Тропинка превратилась в крутой склон, и я атаковала его изо всех сил, что были во мне. Моей яростью на Калеба. Моими болью и горем. Моими разочарованием и бессилием.

Ноги дрожали, когда я поднималась на последнюю вершину холма. Обычно мне бы понравился вид луг, который встретил меня, но вместо этого я изо всех сил старалась стоять. Я попыталась напрячь ноги, приказать им стоять твердо, но они не слушались.

Секундой позже колени поддались, и я рухнула на землю. Толстое травяное одеяло смягчило падение, но удар все равно отразился в позвоночнике. Грудь вздымалась, когда я изо всех сил пыталась взять дыхание под контроль.

Вон притормозил передо мной, но не сделал ни малейшего движения, чтобы помочь.

— Ты закончила?

Я моргнула, глядя на него снизу вверх.

— Прости?

— Ты. Закончила?

Я с трудом поднялась на ноги, их все еще трясло с удвоенной силой.

— Нет. Я еще не закончила. Я не закончу, пока мой отец не окажется в тюрьме для перевертышей или на глубине шести футов.

— Глупо, — выплюнул Вон.

Я сжала руки в кулаки, когда все тело задрожало.
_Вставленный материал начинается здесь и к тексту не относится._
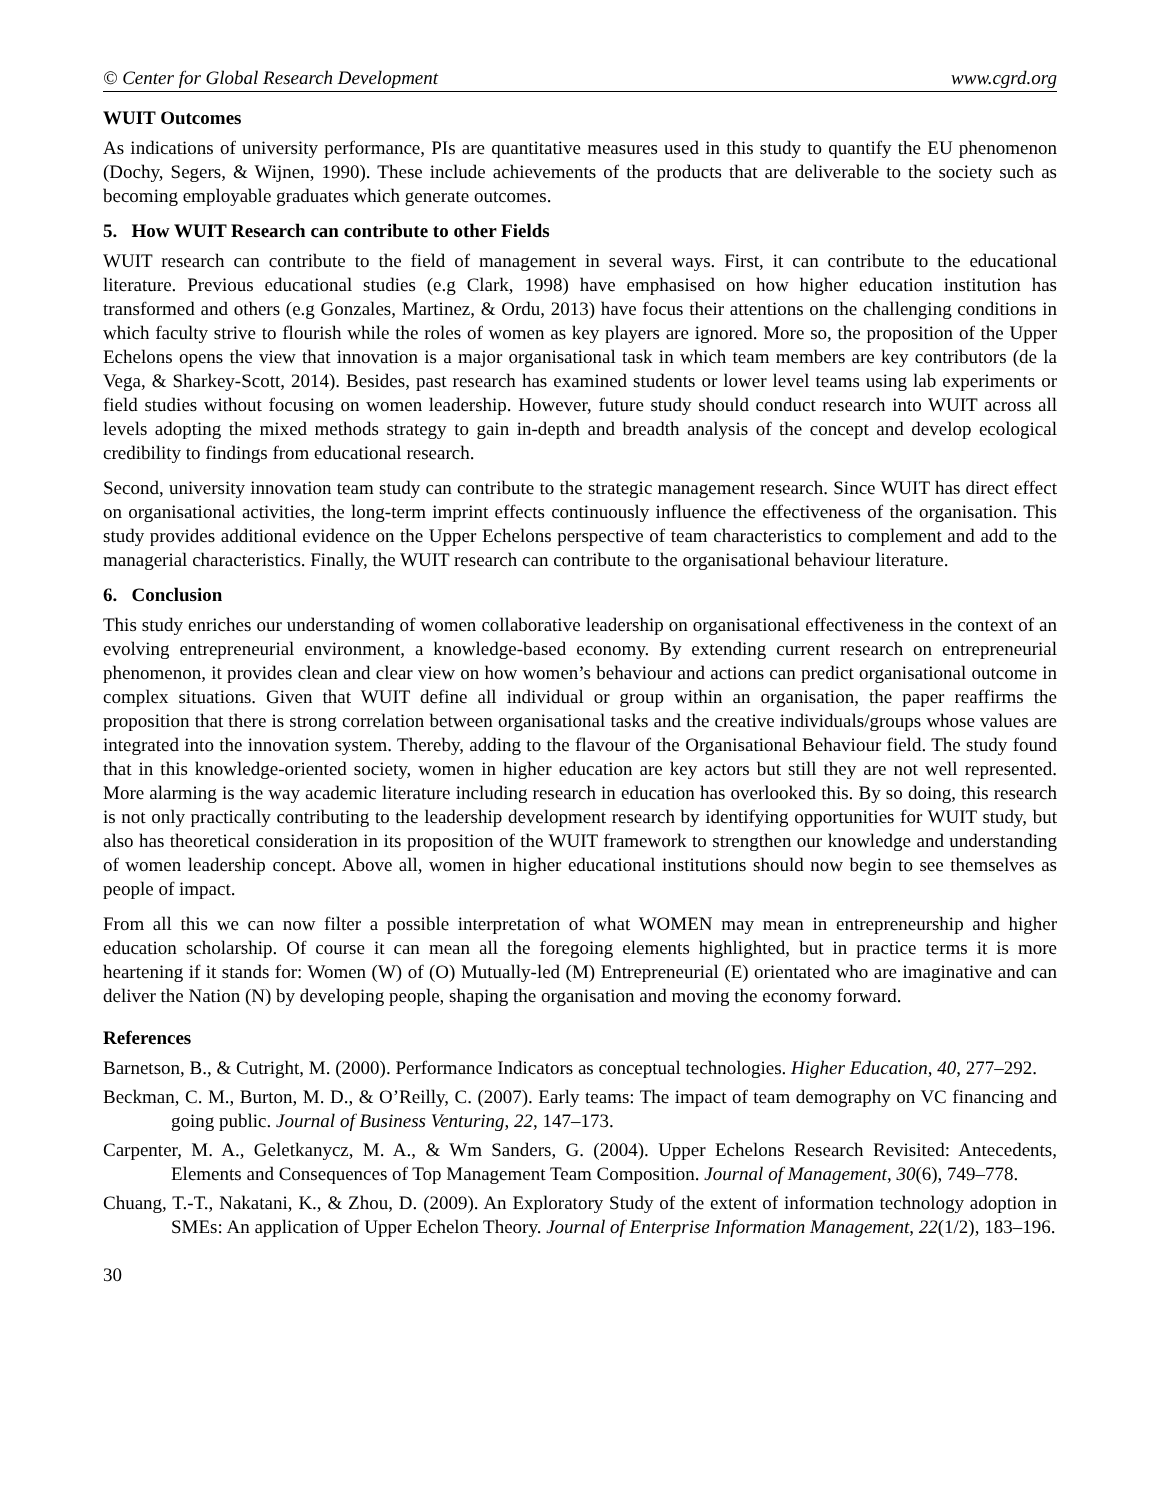© Center for Global Research Development www.cgrd.org
WUIT Outcomes
As indications of university performance, PIs are quantitative measures used in this study to quantify the EU phenomenon (Dochy, Segers, & Wijnen, 1990). These include achievements of the products that are deliverable to the society such as becoming employable graduates which generate outcomes.
5. How WUIT Research can contribute to other Fields
WUIT research can contribute to the field of management in several ways. First, it can contribute to the educational literature. Previous educational studies (e.g Clark, 1998) have emphasised on how higher education institution has transformed and others (e.g Gonzales, Martinez, & Ordu, 2013) have focus their attentions on the challenging conditions in which faculty strive to flourish while the roles of women as key players are ignored. More so, the proposition of the Upper Echelons opens the view that innovation is a major organisational task in which team members are key contributors (de la Vega, & Sharkey-Scott, 2014). Besides, past research has examined students or lower level teams using lab experiments or field studies without focusing on women leadership. However, future study should conduct research into WUIT across all levels adopting the mixed methods strategy to gain in-depth and breadth analysis of the concept and develop ecological credibility to findings from educational research.
Second, university innovation team study can contribute to the strategic management research. Since WUIT has direct effect on organisational activities, the long-term imprint effects continuously influence the effectiveness of the organisation. This study provides additional evidence on the Upper Echelons perspective of team characteristics to complement and add to the managerial characteristics. Finally, the WUIT research can contribute to the organisational behaviour literature.
6. Conclusion
This study enriches our understanding of women collaborative leadership on organisational effectiveness in the context of an evolving entrepreneurial environment, a knowledge-based economy. By extending current research on entrepreneurial phenomenon, it provides clean and clear view on how women’s behaviour and actions can predict organisational outcome in complex situations. Given that WUIT define all individual or group within an organisation, the paper reaffirms the proposition that there is strong correlation between organisational tasks and the creative individuals/groups whose values are integrated into the innovation system. Thereby, adding to the flavour of the Organisational Behaviour field. The study found that in this knowledge-oriented society, women in higher education are key actors but still they are not well represented. More alarming is the way academic literature including research in education has overlooked this. By so doing, this research is not only practically contributing to the leadership development research by identifying opportunities for WUIT study, but also has theoretical consideration in its proposition of the WUIT framework to strengthen our knowledge and understanding of women leadership concept. Above all, women in higher educational institutions should now begin to see themselves as people of impact.
From all this we can now filter a possible interpretation of what WOMEN may mean in entrepreneurship and higher education scholarship. Of course it can mean all the foregoing elements highlighted, but in practice terms it is more heartening if it stands for: Women (W) of (O) Mutually-led (M) Entrepreneurial (E) orientated who are imaginative and can deliver the Nation (N) by developing people, shaping the organisation and moving the economy forward.
References
Barnetson, B., & Cutright, M. (2000). Performance Indicators as conceptual technologies. Higher Education, 40, 277–292.
Beckman, C. M., Burton, M. D., & O’Reilly, C. (2007). Early teams: The impact of team demography on VC financing and going public. Journal of Business Venturing, 22, 147–173.
Carpenter, M. A., Geletkanycz, M. A., & Wm Sanders, G. (2004). Upper Echelons Research Revisited: Antecedents, Elements and Consequences of Top Management Team Composition. Journal of Management, 30(6), 749–778.
Chuang, T.-T., Nakatani, K., & Zhou, D. (2009). An Exploratory Study of the extent of information technology adoption in SMEs: An application of Upper Echelon Theory. Journal of Enterprise Information Management, 22(1/2), 183–196.
30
— Я единственная, кто может остановить его. Я. Однажды я позволила ему уйти. Этого больше не повторится. Я должна быть готова. Я должна остановить его.

Голос надломился, и я возненавидела слабость в этом звуке.

— Я сделаю все, что угодно. — Я впилась ногтями в ладони, прокалывая кожу. — Все, что угодно

— Вон схватил меня за запястья, останавливая. — Я должна остановить его.

Вон притянул меня к себе и обнял, крепко сжимая.

Именно контакт с ним, с тем, кто редко отдавался добровольно, сломал меня. Это разрушило мою хрупкую связь с окружающим миром. И я просто упала.